(Document excerpt)
* Start *

Wednesday, March 25, 2015

Thankfulness as a Sacrifice

I would like to share something God's been laying on my heart lately. 

In my quiet time a couple weeks ago, I was reading through Ephesians and read Eph. 5:4 which says that we are to not let any foolishness or filthiness or even crude joking come out of you mouth but instead, let there be thankfulness.

That thought really stuck with me, and I tried to replace unnecessary words with thankfulness.

Only a couple days ago in my quiet time, I read Psalm 50. 

It's God talking and saying that while, yes, offering animals sacrifices is okay, God desires thankfulness. 

He says to make thankfulness your sacrifice to Him... then when you call of Him in times of trouble, He will rescue you.

Psalm 50:23 says, "But giving thanks is a sacrifice that truly honors me. If you keep to my path, I will reveal to you the salvation of God."

Through the good times and the bad times, the way we can worship Him—the way we can glorify our totally worthy God—is by daily giving thanks to Him for all He has done.

* End *

(Problems)
**A.** According to the blog post, what three things should not come out of one's mouth?
**B.** Please rewrite the part of the blog post that opens with the words "He says to make" and closes with "He has done.", substituting "deliver" for "rescue".
The items that follow have no connection to the blog post.

(Entries shown)
* Start *

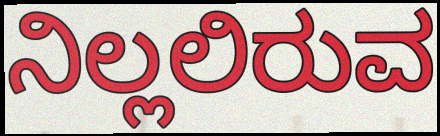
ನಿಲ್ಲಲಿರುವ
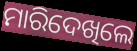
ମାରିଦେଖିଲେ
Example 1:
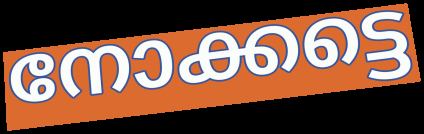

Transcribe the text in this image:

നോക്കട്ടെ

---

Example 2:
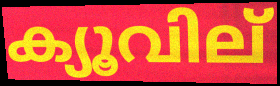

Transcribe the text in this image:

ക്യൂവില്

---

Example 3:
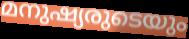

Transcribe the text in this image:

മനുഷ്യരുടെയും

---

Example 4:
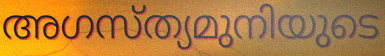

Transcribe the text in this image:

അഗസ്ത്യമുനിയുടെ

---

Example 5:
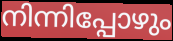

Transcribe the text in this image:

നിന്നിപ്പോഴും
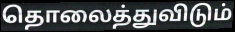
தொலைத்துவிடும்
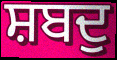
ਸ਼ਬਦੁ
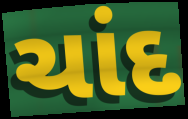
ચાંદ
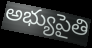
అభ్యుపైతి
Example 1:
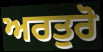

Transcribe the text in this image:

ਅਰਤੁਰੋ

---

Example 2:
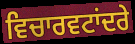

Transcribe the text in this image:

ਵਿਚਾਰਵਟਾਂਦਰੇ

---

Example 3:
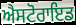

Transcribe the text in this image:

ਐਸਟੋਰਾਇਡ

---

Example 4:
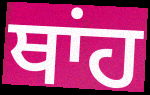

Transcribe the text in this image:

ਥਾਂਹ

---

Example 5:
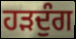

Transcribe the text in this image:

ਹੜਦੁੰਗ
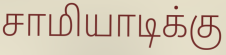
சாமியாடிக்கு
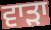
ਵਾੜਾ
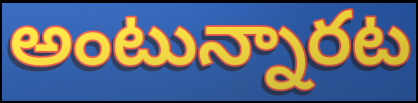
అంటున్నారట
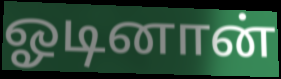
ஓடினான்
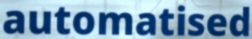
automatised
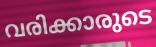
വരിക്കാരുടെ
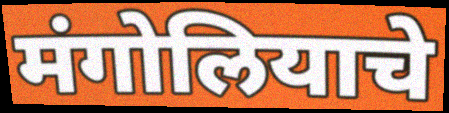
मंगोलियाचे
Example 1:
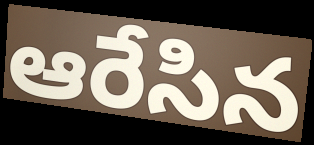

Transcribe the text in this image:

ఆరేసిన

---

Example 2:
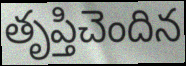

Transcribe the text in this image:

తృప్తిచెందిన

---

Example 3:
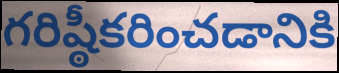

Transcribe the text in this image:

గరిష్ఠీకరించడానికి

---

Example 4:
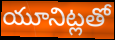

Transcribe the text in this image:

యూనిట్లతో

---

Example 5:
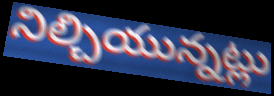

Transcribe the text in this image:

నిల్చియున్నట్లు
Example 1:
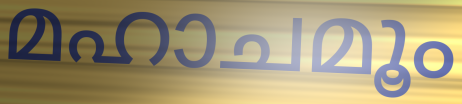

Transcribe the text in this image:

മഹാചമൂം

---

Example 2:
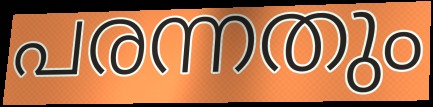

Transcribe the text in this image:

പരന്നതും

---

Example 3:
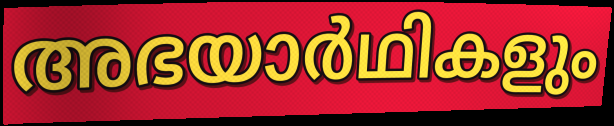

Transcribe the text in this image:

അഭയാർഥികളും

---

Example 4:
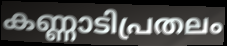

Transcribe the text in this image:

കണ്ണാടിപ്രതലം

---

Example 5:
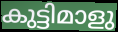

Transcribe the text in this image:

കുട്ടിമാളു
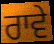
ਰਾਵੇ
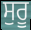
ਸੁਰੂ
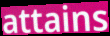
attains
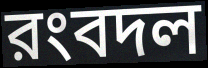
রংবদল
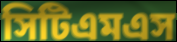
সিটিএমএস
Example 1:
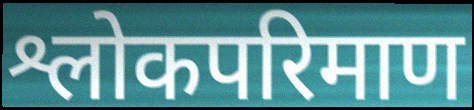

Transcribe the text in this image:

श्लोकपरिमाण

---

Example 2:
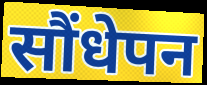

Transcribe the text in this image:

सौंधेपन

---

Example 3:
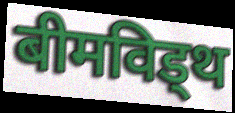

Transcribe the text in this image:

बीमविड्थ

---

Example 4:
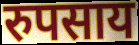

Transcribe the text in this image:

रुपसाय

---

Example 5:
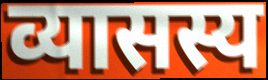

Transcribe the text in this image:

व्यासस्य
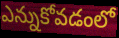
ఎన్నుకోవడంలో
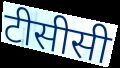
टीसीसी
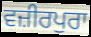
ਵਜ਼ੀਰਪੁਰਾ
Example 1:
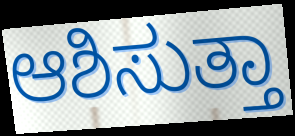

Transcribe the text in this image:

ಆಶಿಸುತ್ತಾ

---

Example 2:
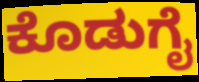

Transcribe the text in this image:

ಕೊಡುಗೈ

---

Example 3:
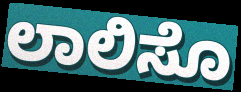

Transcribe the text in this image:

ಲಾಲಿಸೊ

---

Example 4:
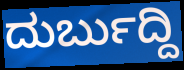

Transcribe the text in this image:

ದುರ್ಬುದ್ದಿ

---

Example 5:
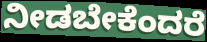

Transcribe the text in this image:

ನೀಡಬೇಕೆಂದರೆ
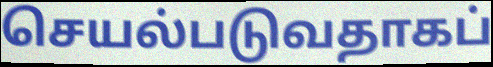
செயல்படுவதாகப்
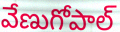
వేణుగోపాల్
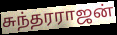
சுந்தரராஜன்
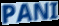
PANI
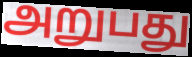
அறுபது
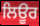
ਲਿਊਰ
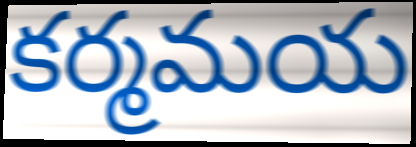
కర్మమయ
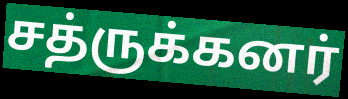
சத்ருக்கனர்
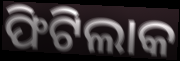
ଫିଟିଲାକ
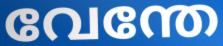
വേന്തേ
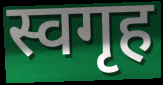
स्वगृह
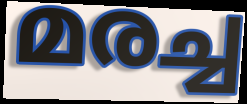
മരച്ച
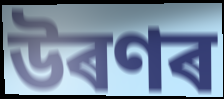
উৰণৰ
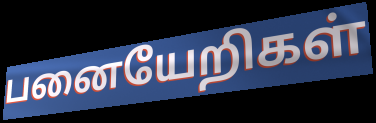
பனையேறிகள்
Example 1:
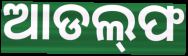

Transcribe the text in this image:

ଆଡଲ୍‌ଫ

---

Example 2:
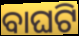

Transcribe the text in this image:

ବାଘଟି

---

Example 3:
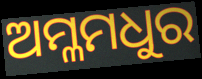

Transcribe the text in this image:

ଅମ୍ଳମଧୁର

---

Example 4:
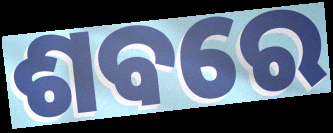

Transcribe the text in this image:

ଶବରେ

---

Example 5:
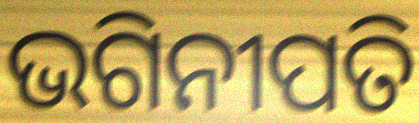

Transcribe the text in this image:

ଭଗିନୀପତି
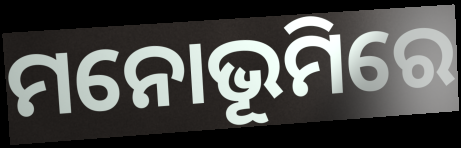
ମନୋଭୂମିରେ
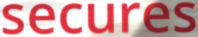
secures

* End *
* Start *

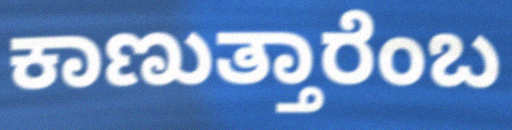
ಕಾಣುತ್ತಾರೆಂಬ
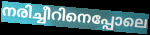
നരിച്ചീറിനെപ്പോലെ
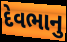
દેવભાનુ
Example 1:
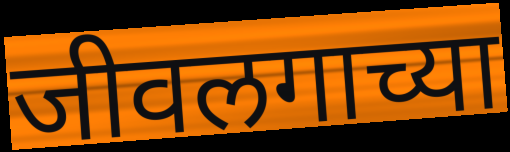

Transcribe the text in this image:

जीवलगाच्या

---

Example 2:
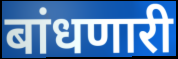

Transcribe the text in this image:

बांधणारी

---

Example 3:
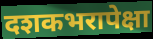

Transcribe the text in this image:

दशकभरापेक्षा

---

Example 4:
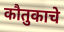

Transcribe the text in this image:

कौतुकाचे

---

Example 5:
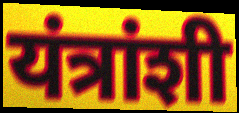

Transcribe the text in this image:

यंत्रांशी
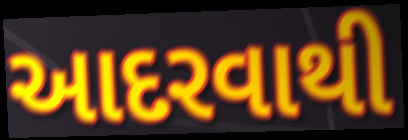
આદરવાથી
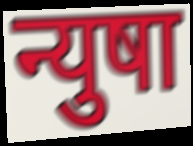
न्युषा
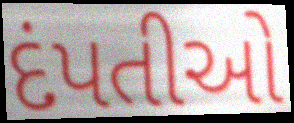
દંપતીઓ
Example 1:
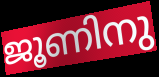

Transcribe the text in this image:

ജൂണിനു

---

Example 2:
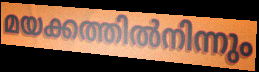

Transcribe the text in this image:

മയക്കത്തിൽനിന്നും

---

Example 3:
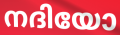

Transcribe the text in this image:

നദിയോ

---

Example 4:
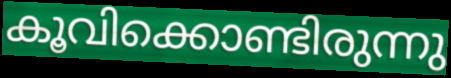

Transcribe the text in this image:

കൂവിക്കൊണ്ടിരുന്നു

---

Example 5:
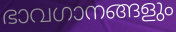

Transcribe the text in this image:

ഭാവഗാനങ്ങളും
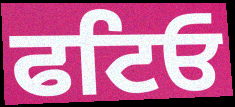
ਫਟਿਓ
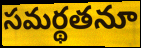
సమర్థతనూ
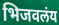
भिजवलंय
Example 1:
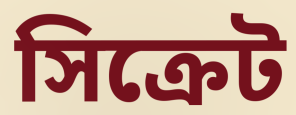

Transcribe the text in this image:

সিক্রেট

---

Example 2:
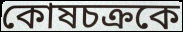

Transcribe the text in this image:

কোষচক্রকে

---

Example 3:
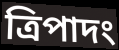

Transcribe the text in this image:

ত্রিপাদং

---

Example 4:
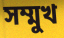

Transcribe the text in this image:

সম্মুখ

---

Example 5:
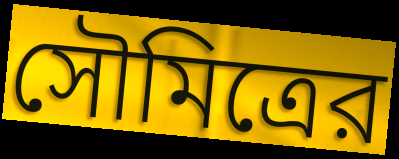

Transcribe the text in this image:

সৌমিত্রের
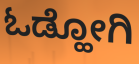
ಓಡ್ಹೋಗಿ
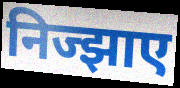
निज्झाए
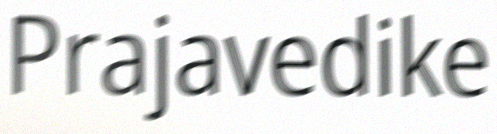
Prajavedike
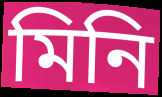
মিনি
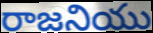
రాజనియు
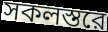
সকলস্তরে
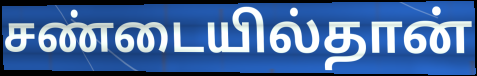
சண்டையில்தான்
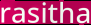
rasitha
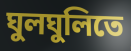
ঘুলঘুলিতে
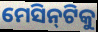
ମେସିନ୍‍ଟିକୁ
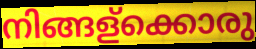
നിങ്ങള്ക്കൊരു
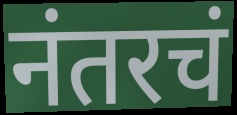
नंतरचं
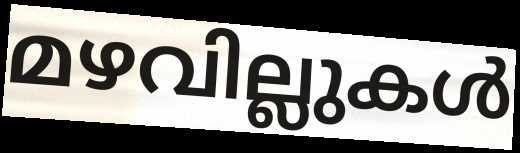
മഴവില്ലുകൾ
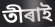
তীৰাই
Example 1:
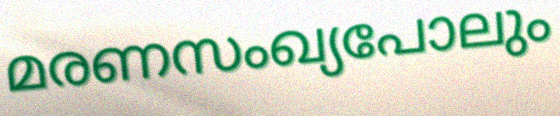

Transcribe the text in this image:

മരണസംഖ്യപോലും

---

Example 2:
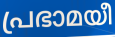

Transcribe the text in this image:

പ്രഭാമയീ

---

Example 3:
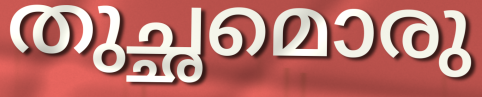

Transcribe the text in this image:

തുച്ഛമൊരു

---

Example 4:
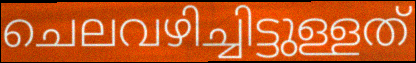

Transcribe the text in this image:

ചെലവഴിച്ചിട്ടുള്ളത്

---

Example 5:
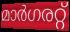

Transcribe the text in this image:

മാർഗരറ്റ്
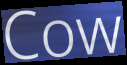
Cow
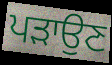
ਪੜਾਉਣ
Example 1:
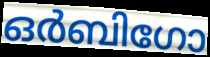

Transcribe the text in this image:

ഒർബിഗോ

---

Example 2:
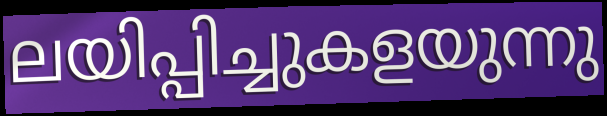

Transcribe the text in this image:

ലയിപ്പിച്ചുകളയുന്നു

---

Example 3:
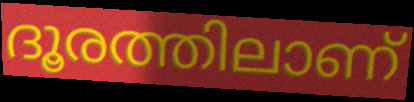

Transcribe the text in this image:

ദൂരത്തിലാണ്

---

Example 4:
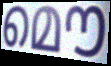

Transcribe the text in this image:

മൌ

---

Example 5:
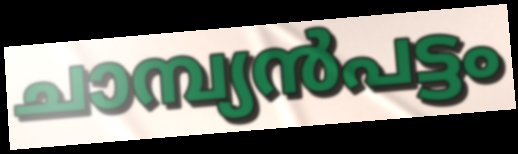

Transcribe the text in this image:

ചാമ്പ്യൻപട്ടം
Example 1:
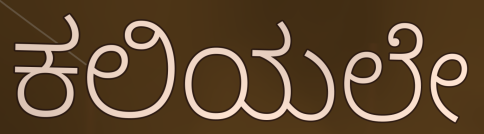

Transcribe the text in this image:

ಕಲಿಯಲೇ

* End *
* Start *

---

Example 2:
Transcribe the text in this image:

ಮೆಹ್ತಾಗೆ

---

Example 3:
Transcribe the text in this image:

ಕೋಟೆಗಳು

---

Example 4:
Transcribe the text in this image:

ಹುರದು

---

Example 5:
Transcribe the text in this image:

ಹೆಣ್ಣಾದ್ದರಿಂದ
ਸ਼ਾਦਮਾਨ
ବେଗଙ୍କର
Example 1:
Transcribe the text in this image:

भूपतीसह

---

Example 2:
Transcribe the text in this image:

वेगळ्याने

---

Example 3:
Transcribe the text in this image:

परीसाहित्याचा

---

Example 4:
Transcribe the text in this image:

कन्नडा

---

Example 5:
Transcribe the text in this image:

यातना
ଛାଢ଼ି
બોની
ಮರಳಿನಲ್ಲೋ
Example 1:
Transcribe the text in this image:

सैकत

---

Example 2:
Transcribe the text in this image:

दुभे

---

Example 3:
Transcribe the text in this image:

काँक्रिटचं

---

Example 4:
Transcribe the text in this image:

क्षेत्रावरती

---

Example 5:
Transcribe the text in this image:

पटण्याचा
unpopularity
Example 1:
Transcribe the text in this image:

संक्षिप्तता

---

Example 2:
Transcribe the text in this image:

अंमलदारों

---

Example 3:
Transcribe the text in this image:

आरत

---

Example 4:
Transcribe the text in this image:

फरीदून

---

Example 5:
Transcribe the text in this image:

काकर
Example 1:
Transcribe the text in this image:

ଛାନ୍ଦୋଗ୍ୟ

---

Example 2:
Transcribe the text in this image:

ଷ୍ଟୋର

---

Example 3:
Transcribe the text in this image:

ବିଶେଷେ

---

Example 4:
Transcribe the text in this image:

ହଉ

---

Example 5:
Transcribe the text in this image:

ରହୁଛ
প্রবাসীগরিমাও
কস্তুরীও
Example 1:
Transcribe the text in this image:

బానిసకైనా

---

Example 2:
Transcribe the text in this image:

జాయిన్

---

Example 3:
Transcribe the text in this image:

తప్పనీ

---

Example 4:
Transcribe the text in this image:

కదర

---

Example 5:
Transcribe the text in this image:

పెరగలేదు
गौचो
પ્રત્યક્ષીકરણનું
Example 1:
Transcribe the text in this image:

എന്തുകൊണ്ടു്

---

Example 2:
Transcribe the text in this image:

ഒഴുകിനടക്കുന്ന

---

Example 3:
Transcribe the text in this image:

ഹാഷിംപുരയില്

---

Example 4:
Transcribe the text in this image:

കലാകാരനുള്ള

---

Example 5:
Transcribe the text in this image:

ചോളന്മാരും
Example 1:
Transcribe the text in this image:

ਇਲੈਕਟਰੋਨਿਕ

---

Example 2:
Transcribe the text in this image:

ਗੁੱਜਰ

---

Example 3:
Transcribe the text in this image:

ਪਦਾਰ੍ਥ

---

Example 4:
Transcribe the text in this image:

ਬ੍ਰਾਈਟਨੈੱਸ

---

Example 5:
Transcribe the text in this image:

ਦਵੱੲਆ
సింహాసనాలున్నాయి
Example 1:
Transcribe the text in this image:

* End *

(Answers given)
**A.** foolishness, filthiness, crude joking

**B.**
He says to make thankfulness your sacrifice to Him... then when you call of Him in times of trouble, He will deliver you.

Psalm 50:23 says, "But giving thanks is a sacrifice that truly honors me. If you keep to my path, I will reveal to you the salvation of God."

Through the good times and the bad times, the way we can worship Him—the way we can glorify our totally worthy God—is by daily giving thanks to Him for all He has done.